I have an expensive scalar UDF that I need to include in a select statement and use that value to narrow the results in the where clause. The UDF takes parameters from the current row so I can't just store it in a var and select from that.

Running the UDF twice per row just feels wrong:

Select someField, 
       someOtherField, 
       dbo.MyExpensiveScalarUDF(someField, someOtherField)
from someTable
where dbo.MyExpensiveScalarUDF(someField, someOtherField) in (aHandfulOfValues)

How do I clean this up so that the function only runs once per row?

回答1:

Just because you happen to mention the function twice doesn't mean it will be computed twice per row. With luck, the query optimizer will computed it only once per row. Whether it does or not may depend in part on whether the UDF appears to be deterministic or nondeterministic.

Take a look at the estimated execution plan. Maybe you'll find out you're worrying about nothing.

If it's computed twice, you could try this and see if it changes the plan, but it's still no guarantee:

WITH T(someField,someOtherField,expensiveResult) as (
  select someField, someOtherField, dbo.MyExpensiveScalarUDF(someField, someOtherField)
  from someTable
)
  select * from T
  where expensiveResult in (thisVal,thatVal,theotherVal);


回答2:

Steve is correct - the query plan will probably not re-evaluate identical expressions if the UDF is deterministic.

However, repeating yourself is a potential maintenance problem:

WITH temp AS (
Select someField, 
       someOtherField, 
       dbo.MyExpensiveScalarUDF(someField, someOtherField) AS scalar
from someTable
)
SELECT *
FROM temp
where scalar in (aHandfulOfValues)

You can avoid it with a CTE or nested query.

Scalar UDFs are best to be avoided if at all possible for rowsets of any significant size (say a half million evaluations).
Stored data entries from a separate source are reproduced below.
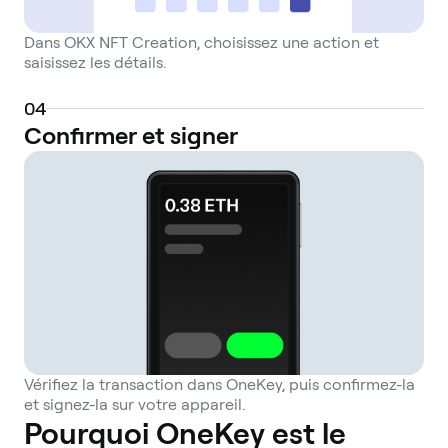
Dans OKX NFT Creation, choisissez une action et
saisissez les détails.
0
4
Confirmer et signer
Vérifiez la transaction dans OneKey, puis confirmez-la
et signez-la sur votre appareil.
Pourquoi OneKey est le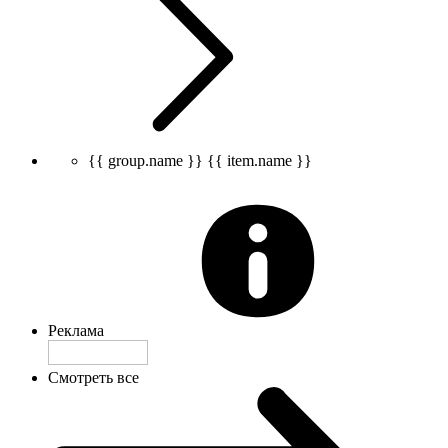
{{ group.name }}
{{ item.name }}
Реклама
Смотреть все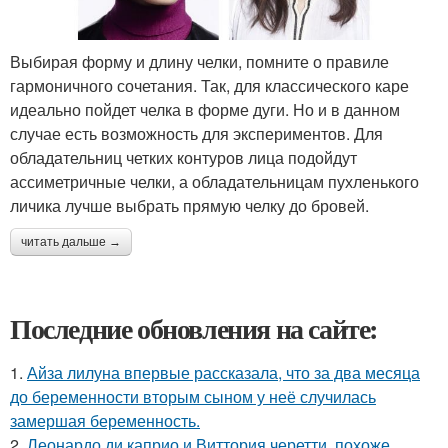
Выбирая форму и длину челки, помните о правиле
гармоничного сочетания. Так, для классического каре
идеально пойдет челка в форме дуги. Но и в данном
случае есть возможность для экспериментов. Для
обладательниц четких контуров лица подойдут
ассиметричные челки, а обладательницам пухленького
личика лучше выбрать прямую челку до бровей.
читать дальше →
Последние обновления на сайте:
1.
Айза лилуна впервые рассказала, что за два месяца
до беременности вторым сыном у неё случилась
замершая беременность.
2.
Леонардо ди каприо и Виттория черетти, похоже,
If you expand it inline here (and with a CTE you won't have to repeat yourself), you'll probably find a huge performance boost. Scalar UDFs should be a last resort. In my experience you're far better off using a persisted computed column, or inline or just about any other technique before relying on a scalar UDF.



回答3:

I'd need a lot more detail before I could address this specific question, but two general ideas hit me right off:

(1) Can you make it a table-based function, join it in the FROM clause, and work from there?

(2) Look into the OUTER APPLY and CROSS APPLY join clauses. Essentially, they allow joins on table-based functions, where the parameters passed to the function are based on the row being joined (as opposed to a single call). Good examples of this are in BOL.